• _WHAT THE EXERCISE ASKS_
Reproduce verbatim the stretch of lines from the one containing "MICHAEL LUSK |" through the one containing "НАУЧНЫЙ АРХИВ", both included. Omit the pictures from your output.

Page images with their extracted text:
-------------------------

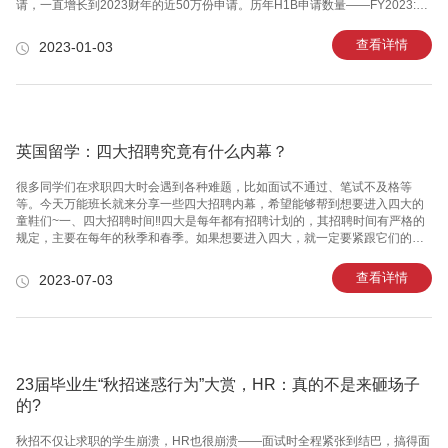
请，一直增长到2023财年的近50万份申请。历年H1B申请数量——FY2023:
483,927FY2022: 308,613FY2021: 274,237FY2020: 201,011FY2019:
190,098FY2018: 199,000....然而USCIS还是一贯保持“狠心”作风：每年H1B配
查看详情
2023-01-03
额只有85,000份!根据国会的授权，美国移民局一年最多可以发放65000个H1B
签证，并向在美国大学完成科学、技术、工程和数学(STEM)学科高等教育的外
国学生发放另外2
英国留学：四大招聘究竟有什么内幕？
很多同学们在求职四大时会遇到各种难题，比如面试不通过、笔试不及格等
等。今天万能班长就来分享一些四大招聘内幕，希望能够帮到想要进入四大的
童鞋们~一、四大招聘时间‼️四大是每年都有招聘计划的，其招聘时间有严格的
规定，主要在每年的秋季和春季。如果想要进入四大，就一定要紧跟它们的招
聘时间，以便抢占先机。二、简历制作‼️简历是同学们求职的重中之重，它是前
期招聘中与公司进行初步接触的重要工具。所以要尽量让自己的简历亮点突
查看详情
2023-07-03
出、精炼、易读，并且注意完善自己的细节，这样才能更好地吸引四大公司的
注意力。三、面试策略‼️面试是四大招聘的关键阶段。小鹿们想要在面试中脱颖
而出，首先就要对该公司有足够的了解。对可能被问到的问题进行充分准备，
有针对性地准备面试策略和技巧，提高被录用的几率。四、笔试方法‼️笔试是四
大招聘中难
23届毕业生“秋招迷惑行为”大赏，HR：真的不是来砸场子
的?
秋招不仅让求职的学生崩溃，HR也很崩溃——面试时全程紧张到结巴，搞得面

-------------------------

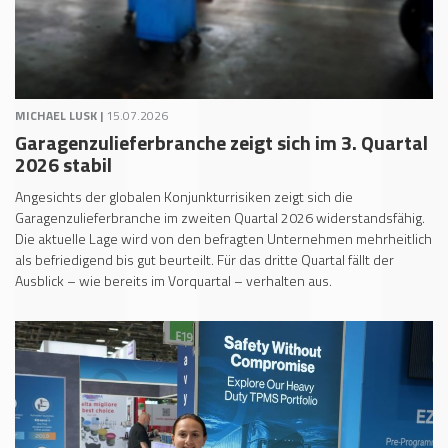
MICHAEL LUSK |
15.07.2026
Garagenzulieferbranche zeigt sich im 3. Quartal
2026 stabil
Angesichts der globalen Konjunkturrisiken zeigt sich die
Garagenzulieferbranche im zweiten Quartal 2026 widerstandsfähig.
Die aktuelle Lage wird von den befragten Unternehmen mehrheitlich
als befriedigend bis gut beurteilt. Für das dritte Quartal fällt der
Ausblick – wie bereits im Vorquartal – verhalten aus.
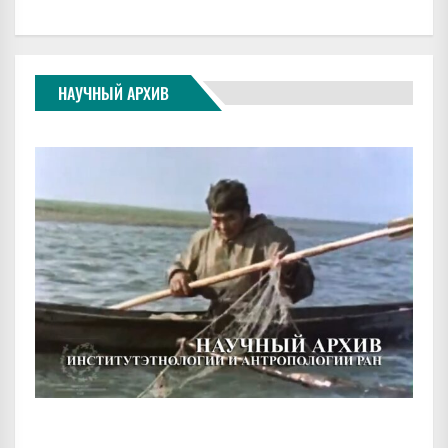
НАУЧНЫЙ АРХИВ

-------------------------

• _WRITTEN RESPONSE_
MICHAEL LUSK |
15.07.2026
Garagenzulieferbranche zeigt sich im 3. Quartal
2026 stabil
Angesichts der globalen Konjunkturrisiken zeigt sich die
Garagenzulieferbranche im zweiten Quartal 2026 widerstandsfähig.
Die aktuelle Lage wird von den befragten Unternehmen mehrheitlich
als befriedigend bis gut beurteilt. Für das dritte Quartal fällt der
Ausblick – wie bereits im Vorquartal – verhalten aus.
НАУЧНЫЙ АРХИВ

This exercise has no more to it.